October 26, 2003

Is re-redistricting unconstitutional?

The Washington Post has an article by Edward Walsh, Redrawing Districts Raises Questions; No Precedent Seen for GOP efforts. (There's also this related article on Texas redistricting.)

The article considers the constitutionality of the practice that took place in Texas and Colorado to do a second redistricting in a single decade. Multiple redistrictings have been done in a single decade before, but for purposes of remedying a constitutional or Voting Rights violation. These redistrictings were done for partisan (in this case, Republican) advantage.

Under what theory might re-redistricting be unconstitutional? According to the article, "[i]n a lawsuit filed in U.S. District Court in Tyler, Tex., [Democrats] note that the Constitution requires that House seats be reapportioned among the states after each 10-year Census. An 'implicit assumption' of that reapportionment mandate, the Democrats argue, is that the redrawing of district lines within states will take place on the same schedule."

The Democrats' lawyer, Sam Hirsch, further explains in the article:

    "All we're saying is that implicit in decennial reapportionment is decennial redistricting," said Sam Hirsch, a lawyer for the Texas Democrats. "American constitutional law is full of implicit assumptions. The idea that reapportionment and redistricting are tied together is a small inferential leap.
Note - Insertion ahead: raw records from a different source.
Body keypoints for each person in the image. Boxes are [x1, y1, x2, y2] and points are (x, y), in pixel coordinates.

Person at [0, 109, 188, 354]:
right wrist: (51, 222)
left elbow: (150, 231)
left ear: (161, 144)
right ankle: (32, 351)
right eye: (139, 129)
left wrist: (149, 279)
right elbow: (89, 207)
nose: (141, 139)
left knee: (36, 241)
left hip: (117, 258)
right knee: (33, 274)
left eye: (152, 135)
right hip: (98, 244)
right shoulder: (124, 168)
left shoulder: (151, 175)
The reason is that reshuffling districts every two years undermines democratic accountability. People should be able to vote for representatives who served them well and against those who have not served them well."

I think this is another unfortunate example of losers in the political process looking to courts to create new substantive rights in an effort to achieve a result that cannot be achieved politically. It is more than a small inferential leap to go from constitutionally mandated apportionment to a constitutional cap on the number of redistricting in a decade. The Constitution requires the decennial reapportionment to make sure the representation among the states is proportional to the population of those states. The principle at work here is one of equality or fairness across the states. It has little to do with accountability.

It would be a big leap for a court to say that because we must apportion every ten years, we may not redistrict within an apportioned state more than once a decade. Such a rule does nothing to further the goals of reapportionment.

I agree with Sam and with Tom Mann (quoted in the article) that multiple redistricting in a single decade is a bad thing, not only on grounds of accountability but also on grounds of political instability. And legislators focused on redistricting battles--such as legislators in Texas--can hardly concentrate on legislative business. But the solution then is to do as some states have done and forbid the practice of re-redistricting in a single decade. In those states that have an initative process, such a change could be enacted without legislative approval. In other states, it would be a tougher battle, most likely to be enacted when either Democrats or Republicans can see themselves on the wrong end of a re-redistricting in a finite time horizon.

But there are real costs to constitutionalizing policy choices like this, both related to further enmeshing courts in the political process and further removing options for future experimentation by states in ways that may be unforeseen today.

That's not to say that the Texas re-redistricting is legal. It could violate the Voting Rights Act or have some other problem. But I don't see creating a new constitutional right here.